Reggie Yates Couldn't Run a 5K. Then He Trained for a Marathon.
Reggie Yates has built a career on throwing himself into the deep end — prisons, refugee camps, war zones — because he believes the only way to really understand something is to live it. So when he decided to train for his first marathon, nobody who knows his work was surprised. What surprised everyone, including Reggie, was how much he fell in love with it.
This week on The Runna Podcast, Reggie joins Anya to talk about the training block that rewrote his sense of his own limits, the race day that didn't go to plan, and why he's a runner now — for life.
Reggie's Running Journey
Not long ago, a 5K genuinely finished Reggie off, and not at race pace.
"5K was like my maximum — but I would die at the end of a 5K. And that's not really pushing it.
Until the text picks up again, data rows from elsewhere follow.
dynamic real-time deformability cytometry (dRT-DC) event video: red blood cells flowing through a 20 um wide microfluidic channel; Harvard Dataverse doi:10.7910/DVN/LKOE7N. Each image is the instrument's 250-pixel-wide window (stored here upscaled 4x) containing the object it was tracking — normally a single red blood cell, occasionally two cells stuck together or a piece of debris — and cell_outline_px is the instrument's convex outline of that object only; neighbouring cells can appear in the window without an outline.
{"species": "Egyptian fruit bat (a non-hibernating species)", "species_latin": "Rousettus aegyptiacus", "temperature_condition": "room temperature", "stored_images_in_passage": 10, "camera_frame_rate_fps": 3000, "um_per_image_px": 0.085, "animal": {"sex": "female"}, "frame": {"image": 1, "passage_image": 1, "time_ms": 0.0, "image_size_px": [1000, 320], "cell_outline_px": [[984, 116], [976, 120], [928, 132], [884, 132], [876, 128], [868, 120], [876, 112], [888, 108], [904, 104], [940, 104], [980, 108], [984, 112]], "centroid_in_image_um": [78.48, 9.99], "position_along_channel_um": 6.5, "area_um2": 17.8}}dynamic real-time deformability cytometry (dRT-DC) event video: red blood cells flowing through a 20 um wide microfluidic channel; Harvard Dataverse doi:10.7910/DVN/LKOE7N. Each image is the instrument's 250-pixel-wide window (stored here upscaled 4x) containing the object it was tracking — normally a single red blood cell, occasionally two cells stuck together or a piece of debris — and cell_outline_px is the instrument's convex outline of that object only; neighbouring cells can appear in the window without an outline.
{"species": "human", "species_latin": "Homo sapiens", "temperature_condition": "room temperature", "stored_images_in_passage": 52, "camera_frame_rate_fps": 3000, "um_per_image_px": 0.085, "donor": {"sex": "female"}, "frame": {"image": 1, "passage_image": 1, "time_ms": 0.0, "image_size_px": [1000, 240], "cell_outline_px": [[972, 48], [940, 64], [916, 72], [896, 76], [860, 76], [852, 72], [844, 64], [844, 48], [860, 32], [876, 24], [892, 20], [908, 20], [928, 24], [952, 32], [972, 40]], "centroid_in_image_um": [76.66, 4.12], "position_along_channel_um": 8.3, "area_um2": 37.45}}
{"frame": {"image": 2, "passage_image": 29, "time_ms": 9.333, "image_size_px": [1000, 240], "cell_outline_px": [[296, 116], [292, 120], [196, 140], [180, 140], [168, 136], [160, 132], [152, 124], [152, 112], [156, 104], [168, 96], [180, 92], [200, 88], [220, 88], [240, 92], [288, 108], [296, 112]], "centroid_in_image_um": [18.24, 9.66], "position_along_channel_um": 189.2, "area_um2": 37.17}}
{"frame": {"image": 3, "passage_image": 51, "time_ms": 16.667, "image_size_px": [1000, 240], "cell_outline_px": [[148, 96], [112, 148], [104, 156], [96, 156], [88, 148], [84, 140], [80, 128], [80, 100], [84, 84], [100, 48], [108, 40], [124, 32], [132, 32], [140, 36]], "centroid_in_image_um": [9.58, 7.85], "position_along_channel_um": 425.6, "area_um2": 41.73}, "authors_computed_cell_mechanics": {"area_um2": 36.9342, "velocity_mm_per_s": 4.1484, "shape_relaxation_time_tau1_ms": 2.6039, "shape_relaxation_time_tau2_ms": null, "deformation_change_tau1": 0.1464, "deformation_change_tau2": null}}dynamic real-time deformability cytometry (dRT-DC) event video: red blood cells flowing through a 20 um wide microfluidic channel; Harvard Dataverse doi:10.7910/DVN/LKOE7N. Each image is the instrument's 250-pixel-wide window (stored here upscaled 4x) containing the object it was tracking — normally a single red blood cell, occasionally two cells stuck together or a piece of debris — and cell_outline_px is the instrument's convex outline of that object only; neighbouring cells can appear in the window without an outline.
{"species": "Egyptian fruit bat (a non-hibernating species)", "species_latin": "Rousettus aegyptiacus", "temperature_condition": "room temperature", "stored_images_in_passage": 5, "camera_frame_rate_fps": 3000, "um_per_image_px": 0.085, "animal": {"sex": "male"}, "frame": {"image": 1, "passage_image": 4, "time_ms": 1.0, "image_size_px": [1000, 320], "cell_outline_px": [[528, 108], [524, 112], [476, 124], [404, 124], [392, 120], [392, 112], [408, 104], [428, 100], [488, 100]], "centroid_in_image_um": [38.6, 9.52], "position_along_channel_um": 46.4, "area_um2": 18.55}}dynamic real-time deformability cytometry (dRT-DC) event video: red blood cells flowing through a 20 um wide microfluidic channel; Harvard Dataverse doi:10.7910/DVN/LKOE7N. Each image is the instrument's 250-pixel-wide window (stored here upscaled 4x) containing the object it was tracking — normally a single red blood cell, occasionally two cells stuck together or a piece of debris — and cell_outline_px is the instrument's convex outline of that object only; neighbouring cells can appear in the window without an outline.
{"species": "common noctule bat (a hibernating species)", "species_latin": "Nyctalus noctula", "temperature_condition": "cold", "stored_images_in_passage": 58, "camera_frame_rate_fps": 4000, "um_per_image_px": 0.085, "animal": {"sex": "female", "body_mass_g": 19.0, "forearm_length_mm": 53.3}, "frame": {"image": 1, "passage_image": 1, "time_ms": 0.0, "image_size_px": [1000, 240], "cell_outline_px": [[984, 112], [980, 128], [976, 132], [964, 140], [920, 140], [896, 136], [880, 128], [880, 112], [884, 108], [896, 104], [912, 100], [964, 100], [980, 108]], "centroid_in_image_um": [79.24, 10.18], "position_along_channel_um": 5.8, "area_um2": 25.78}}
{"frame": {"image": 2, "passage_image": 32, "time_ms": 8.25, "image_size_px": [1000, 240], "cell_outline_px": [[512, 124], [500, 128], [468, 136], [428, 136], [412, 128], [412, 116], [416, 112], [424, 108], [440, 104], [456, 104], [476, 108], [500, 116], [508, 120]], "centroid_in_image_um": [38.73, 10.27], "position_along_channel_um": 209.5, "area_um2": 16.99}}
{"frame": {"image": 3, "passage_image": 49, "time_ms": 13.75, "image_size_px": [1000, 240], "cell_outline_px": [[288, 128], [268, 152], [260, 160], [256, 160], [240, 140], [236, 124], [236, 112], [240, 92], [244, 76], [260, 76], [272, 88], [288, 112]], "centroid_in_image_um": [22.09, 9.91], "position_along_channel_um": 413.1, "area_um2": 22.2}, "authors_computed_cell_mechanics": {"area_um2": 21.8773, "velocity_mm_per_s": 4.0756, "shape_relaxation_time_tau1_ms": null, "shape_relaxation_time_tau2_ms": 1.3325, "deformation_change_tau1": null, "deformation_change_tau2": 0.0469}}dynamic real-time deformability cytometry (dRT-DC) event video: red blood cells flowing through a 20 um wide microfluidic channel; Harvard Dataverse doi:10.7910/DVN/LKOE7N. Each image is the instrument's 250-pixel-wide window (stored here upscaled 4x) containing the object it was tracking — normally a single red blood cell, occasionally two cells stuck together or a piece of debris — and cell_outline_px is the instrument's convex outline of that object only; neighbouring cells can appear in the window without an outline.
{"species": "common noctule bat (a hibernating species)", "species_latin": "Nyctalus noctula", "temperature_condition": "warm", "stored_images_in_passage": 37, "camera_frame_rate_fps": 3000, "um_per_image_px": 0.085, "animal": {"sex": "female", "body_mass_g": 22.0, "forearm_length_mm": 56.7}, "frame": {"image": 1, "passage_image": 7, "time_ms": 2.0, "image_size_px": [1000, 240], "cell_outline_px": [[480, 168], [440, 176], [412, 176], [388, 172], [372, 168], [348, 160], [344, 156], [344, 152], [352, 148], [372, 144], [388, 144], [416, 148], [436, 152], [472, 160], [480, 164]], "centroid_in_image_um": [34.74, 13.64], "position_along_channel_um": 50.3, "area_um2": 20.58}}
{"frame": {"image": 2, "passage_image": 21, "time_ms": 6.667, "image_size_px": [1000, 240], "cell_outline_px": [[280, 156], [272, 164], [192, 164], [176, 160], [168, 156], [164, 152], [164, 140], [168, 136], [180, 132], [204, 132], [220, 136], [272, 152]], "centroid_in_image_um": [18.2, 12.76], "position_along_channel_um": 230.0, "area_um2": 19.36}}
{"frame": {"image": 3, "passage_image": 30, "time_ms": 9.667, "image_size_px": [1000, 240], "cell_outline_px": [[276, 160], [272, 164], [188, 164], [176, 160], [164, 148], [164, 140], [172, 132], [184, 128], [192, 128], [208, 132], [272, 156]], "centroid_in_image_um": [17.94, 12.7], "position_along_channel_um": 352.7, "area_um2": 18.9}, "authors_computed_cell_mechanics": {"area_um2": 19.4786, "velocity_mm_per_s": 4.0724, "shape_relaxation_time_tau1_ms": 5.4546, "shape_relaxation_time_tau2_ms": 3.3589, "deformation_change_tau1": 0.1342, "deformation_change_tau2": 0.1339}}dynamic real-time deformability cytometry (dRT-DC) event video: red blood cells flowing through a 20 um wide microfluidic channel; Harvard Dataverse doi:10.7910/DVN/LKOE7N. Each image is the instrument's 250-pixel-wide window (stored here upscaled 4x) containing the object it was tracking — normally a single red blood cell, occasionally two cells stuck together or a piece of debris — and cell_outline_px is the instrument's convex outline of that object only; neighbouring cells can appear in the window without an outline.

We're talking 26, 27 minutes, and it would kill me."
He started his training block in Germany at minus nine degrees, stuck on a treadmill, staring out at a frozen Berlin and almost quitting out of sheer boredom. Then he got home to London, ran outside for the first time, and everything changed.
"Suddenly it felt like I was doing something completely different. It was just so freeing and so liberating."
Somewhere in the long runs, suffering, then not caring, then finding a strange clarity, he realised he'd become a runner.
"This process has made me grow such a love for it in a way that I just didn't have before."
When Race Day Didn't Go To Plan
Race day started beautifully: old friends at bag drop, strangers cheering him by name, a stint running alongside Peppa Pig. Then the heat hit. His body stopped cooperating at 17K.
"I don't remember stopping. I don't remember feeling weird. I just remember running, and then not, and being covered in packs of ice."
His internal temperature had reached 40.5°. He didn't finish. But what he says about it is the most useful part of the whole conversation — grateful for the care he got, clear-eyed about what the day really meant, and more motivated than ever.
"Even though I had an internal temperature of 40.5 in the hospital, I got to go home — and I get to look back on the day remembering the best bits and the reason I did it."
The training, he's certain, was the achievement all along.
Everyone Can Be A Runner
Reggie's message to anyone who thinks running isn't for them is refreshingly free of lycra and rice-crispy-square evangelism. You don't need a PB, a finish line, or the Instagram-runner look.
"If you can lace up your trainers and move, you're a runner."
This episode is for first-timers, returners, and anyone who's had a race go sideways. You'll walk away with something.